# Task statement
Write out everything from "STARTD_JOB_EXPRS = $(STARTD_JOB_EXPRS)" down to "reply in advance." in the Condor configuration post below.

# Source text
☆ ☆ ☆
Dear All,
We are going to configure a multi-core machine which has several GPUs
under condor. Our machine has 8 cores, and 4 GPUs. We want to configure
our machine with slot1, 2, 3, 4 dedicated for CPU jobs, and slot5, 6, 7, 8
dedicated for GPU jobs. Further, when user specifies +RequiresWholeCPUs,
the job will occupy all CPU slots, i.e., slot1, 2, 3, 4. When user specifies
+RequiresWholeGPUs, the job will occupy all GPU slots, i.e., slot5, 6, 7, 8.
In other words, we don't want a single job to occupy the whole machine.
Here is the local condor configuration we have tried, but it does not work:
(we installed condor-7.9.2)
==========================================================================
SLOT5_HAS_GPU = TRUE
SLOT5_GPU_DEV = 0
SLOT6_HAS_GPU = TRUE
SLOT6_GPU_DEV = 1
SLOT7_HAS_GPU = TRUE
SLOT7_GPU_DEV = 2
SLOT8_HAS_GPU = TRUE
SLOT8_GPU_DEV = 3
START = ($(START)) && \
((SlotID == 1 || TARGET.RequiresWholeCPUs =!= True) && \
(SlotID == 1 || Slot1_RequiresWholeCPUs =!= True))
START = ($(START)) || \
((SlotID == 5 || TARGET.RequiresWholeGPUs =!= True) && \
(SlotID == 5 || Slot5_RequiresWholeGPUs =!= True))
STARTD_JOB_EXPRS = $(STARTD_JOB_EXPRS) RequiresWholeCPUs RequiresWholeGPUs
SLOT1_STARTD_EXPRS = RequiresWholeCPUs
SLOT2_STARTD_EXPRS = RequiresWholeCPUs
SLOT3_STARTD_EXPRS = RequiresWholeCPUs
SLOT4_STARTD_EXPRS = RequiresWholeCPUs
SLOT5_STARTD_EXPRS = RequiresWholeGPUs
SLOT6_STARTD_EXPRS = RequiresWholeGPUs
SLOT7_STARTD_EXPRS = RequiresWholeGPUs
SLOT8_STARTD_EXPRS = RequiresWholeGPUs
==========================================================================
May I ask what's the correct way to configure condor for our desires ?
Thanks for your reply in advance.
Sincerely,
T.H.Hsieh
☆ ☆ ☆
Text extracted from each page
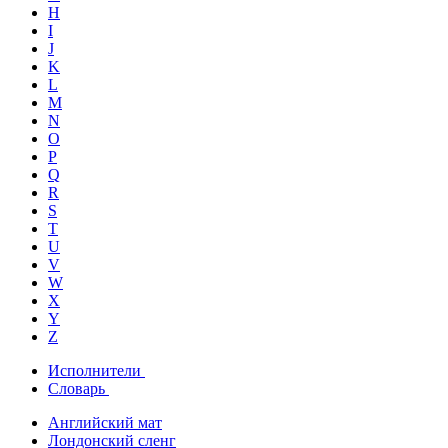
H
I
J
K
L
M
N
O
P
Q
R
S
T
U
V
W
X
Y
Z
Исполнители
Словарь
Английский мат
Лондонский сленг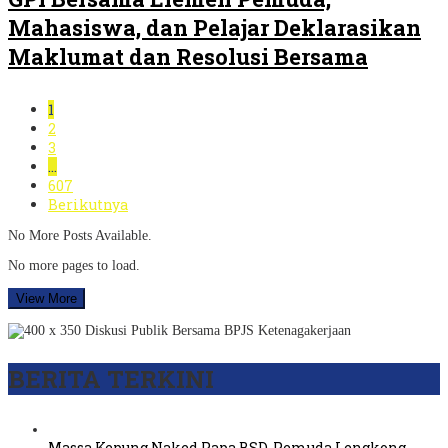
Mahasiswa, dan Pelajar Deklarasikan
Maklumat dan Resolusi Bersama
1
2
3
…
607
Berikutnya
No More Posts Available.
No more pages to load.
View More
BERITA TERKINI
Massa Kepung Naked Papa BSD, Pemuda Lengkong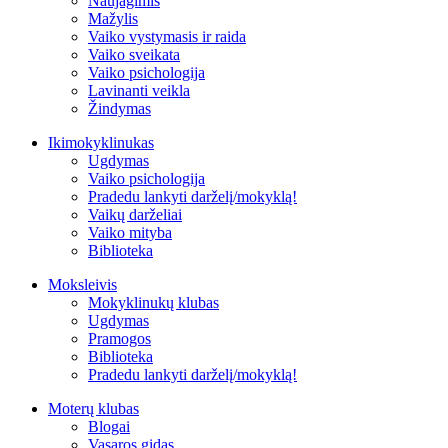
Naujagimis
Mažylis
Vaiko vystymasis ir raida
Vaiko sveikata
Vaiko psichologija
Lavinanti veikla
Žindymas
Ikimokyklinukas
Ugdymas
Vaiko psichologija
Pradedu lankyti darželį/mokyklą!
Vaikų darželiai
Vaiko mityba
Biblioteka
Moksleivis
Mokyklinukų klubas
Ugdymas
Pramogos
Biblioteka
Pradedu lankyti darželį/mokyklą!
Moterų klubas
Blogai
Vasaros gidas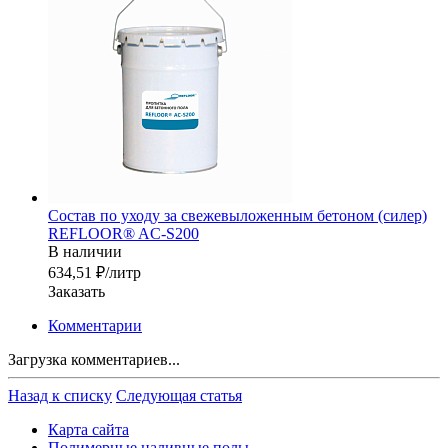
Состав по уходу за свежевыложенным бетоном (силер)
REFLOOR® AC-S200
В наличии
634,51 ₽/лит
р
Заказать
Комментарии
Загрузка комментариев...
Назад к списку
Следующая статья
Карта сайта
Полимерные наливные полы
☆ ☆ ☆
# Reply to the exercise
STARTD_JOB_EXPRS = $(STARTD_JOB_EXPRS) RequiresWholeCPUs RequiresWholeGPUs
SLOT1_STARTD_EXPRS = RequiresWholeCPUs
SLOT2_STARTD_EXPRS = RequiresWholeCPUs
SLOT3_STARTD_EXPRS = RequiresWholeCPUs
SLOT4_STARTD_EXPRS = RequiresWholeCPUs
SLOT5_STARTD_EXPRS = RequiresWholeGPUs
SLOT6_STARTD_EXPRS = RequiresWholeGPUs
SLOT7_STARTD_EXPRS = RequiresWholeGPUs
SLOT8_STARTD_EXPRS = RequiresWholeGPUs
==========================================================================
May I ask what's the correct way to configure condor for our desires ?
Thanks for your reply in advance.